828 reviews237 followers
July 20, 2018
A few dozen short essays on carriage building, written by actual craftsmen and beautifully illustrated. An interesting historical perspective for people interested in late 19th-century American carriages, but not especially useful as a resource for building your own, for a few reasons.

The foremost is that the book is written for people who are already in the trade—it's a jargon-heavy collection of tips and tricks for making your life easier as a worker in a medium-to-large industrial workshop, not a fundamental treatment of carriage-making that lays out the basics for people who've never built one. This is what the book sets out to do, but it could do nothing else: not a single one of the individual writers has a full view of how to build a carriage anyway.
1892 was a worse time for the craft of carriage-building than is commonly acknowledged: while competition from the automobile was not yet a concern (the Benz Patent-Motorwagen had just become a thing half a decade earlier, and fewer than two dozen existed—the book makes no mention of it at all), industrialisation was omnipresent, with all the loss of skill that implies. Electricity itself was still something of a novelty (a few of the essays insist that it is well worth having installed), but the American obsession with patent machines was not, and compartmentalisation of labour into small chunks to the point where nobody really knew why they were doing what they were doing, and which things they were doing because they were meaningful and which were merely fashionable, is the norm. This is less obvious when it comes to wheelwrighting—wheels are easy to conceptualise, and it's relatively hard to skimp on skill while still ending up with a usable wheel—but incredibly clear when it comes to making carriage bodies, all of which are a bizarre mixture of corner-cutting and great elaboration apparently purely to make them impossible to replicate in small shops. Cartwrighting is always a genuinely difficult exercise in trade-offs, because carriages need to be as light as possible to spare your draught animals while still being strong enough for purpose, but few of the writers here have any real insight in which trade-offs are made for the sake of the horses, and which are made purely for the sake of short-term profit.

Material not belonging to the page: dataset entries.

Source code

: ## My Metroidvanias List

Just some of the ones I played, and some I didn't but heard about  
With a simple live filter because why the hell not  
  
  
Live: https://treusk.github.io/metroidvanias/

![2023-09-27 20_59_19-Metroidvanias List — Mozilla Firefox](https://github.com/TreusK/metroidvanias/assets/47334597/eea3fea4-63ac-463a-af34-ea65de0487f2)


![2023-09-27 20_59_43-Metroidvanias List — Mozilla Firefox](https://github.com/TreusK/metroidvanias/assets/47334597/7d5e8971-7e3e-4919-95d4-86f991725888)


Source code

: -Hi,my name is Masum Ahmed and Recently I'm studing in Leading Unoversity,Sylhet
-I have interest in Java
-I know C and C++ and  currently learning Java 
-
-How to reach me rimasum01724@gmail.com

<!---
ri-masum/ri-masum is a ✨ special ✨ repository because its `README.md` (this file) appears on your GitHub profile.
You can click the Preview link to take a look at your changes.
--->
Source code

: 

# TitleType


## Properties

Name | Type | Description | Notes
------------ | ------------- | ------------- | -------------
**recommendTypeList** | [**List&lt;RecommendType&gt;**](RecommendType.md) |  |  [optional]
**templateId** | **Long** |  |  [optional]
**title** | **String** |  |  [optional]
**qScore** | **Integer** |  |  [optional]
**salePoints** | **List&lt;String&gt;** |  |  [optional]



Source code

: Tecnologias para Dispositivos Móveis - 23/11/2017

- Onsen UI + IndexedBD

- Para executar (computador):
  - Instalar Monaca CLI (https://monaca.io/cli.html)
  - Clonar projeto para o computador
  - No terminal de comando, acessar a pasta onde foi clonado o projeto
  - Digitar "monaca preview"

So depending on why you're reading this book you may find it the best thing ever written or, as I did, somewhat disappointing. It certainly has great historical value, but as practical instruction, its most valuable perspective may be that woodworkers were always prone to pontificating and overestimating their own insight, and that publishers, when faced with contributors disagreeing with each other, have always been prone to just throwing up their hands and pretending both must have something meaningful to say.